Ma, in modo speciale, essa ci entusiasmava allorché , com’era prassi, quella stessa banda, in preannuncio dei propri concerti pomeridiani e serali, faceva sfilare i suoi componenti e suonare, allineati, a passo di marcia, per le vie di Atripalda.
Era questo uno spettacolo che richiamava; e ci esaltava al punto che, anche da persone serie, avremmo volentieri lanciato in aria il cappello per l’entusiasmo.
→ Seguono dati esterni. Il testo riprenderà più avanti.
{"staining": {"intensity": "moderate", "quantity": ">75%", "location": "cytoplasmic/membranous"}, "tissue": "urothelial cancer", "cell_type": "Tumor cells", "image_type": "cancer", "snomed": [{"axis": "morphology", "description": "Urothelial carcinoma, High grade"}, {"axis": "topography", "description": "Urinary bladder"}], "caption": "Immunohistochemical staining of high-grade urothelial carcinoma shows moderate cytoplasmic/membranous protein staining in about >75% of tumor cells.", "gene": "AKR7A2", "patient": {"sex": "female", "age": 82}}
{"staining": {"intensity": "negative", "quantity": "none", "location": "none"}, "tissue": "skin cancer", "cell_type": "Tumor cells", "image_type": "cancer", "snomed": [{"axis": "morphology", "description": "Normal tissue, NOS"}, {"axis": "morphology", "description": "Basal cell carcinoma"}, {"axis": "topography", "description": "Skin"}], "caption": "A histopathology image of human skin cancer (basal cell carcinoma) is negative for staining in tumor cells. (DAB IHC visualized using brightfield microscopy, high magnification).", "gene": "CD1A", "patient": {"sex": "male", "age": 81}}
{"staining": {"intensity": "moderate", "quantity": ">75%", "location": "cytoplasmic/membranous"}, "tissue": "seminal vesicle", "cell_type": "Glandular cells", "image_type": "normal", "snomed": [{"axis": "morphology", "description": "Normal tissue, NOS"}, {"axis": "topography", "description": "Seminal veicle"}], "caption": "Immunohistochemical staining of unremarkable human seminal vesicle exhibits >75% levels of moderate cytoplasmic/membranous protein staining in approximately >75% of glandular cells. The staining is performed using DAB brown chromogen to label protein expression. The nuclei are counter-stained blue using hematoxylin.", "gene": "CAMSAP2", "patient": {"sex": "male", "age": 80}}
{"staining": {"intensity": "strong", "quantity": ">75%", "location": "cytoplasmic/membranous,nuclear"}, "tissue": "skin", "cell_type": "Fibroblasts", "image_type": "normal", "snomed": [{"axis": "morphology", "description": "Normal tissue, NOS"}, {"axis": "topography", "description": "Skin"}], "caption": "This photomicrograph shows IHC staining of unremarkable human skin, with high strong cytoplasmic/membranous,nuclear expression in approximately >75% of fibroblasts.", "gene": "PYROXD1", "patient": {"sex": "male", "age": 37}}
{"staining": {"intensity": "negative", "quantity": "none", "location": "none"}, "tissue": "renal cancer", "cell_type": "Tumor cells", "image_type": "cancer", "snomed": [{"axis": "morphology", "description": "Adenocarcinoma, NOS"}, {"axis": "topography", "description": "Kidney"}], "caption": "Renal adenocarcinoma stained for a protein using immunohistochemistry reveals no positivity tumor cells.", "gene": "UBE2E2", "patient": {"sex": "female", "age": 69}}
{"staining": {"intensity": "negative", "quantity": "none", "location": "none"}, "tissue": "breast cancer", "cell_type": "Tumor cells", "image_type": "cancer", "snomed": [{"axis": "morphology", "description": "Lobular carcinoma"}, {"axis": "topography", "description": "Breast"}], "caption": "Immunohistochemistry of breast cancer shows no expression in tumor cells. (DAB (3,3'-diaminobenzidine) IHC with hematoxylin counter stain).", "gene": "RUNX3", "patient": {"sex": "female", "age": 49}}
Ma soprattutto potevamo, così, non solo compiacerci in anticipo della bravura dei suonatori, ma anche ammirare divertiti la schiera di ragazzini che puntualmente precedevano l’incedere della banda camminando anch’essi a tempo di marcia e scandendo con le braccia la musica come immaginari direttori di orchestra.
Questo momento di collettiva spensieratezza e di allegria già ci rendeva già felici, perché immaginavamo che la banda, in quel modo, suonasse davvero solo per noi; e, per giunta aumentava in tutti la lieta aspettativa del vero concerto che quegli allegri solisti, ora in marcia per il Paese, avrebbero poco dopo tenuto nella nostra piazza principale, seri, composti e diretti da un maestro autorevole, sul palco illuminatissimo della festa, ascoltati da tanto pubblico.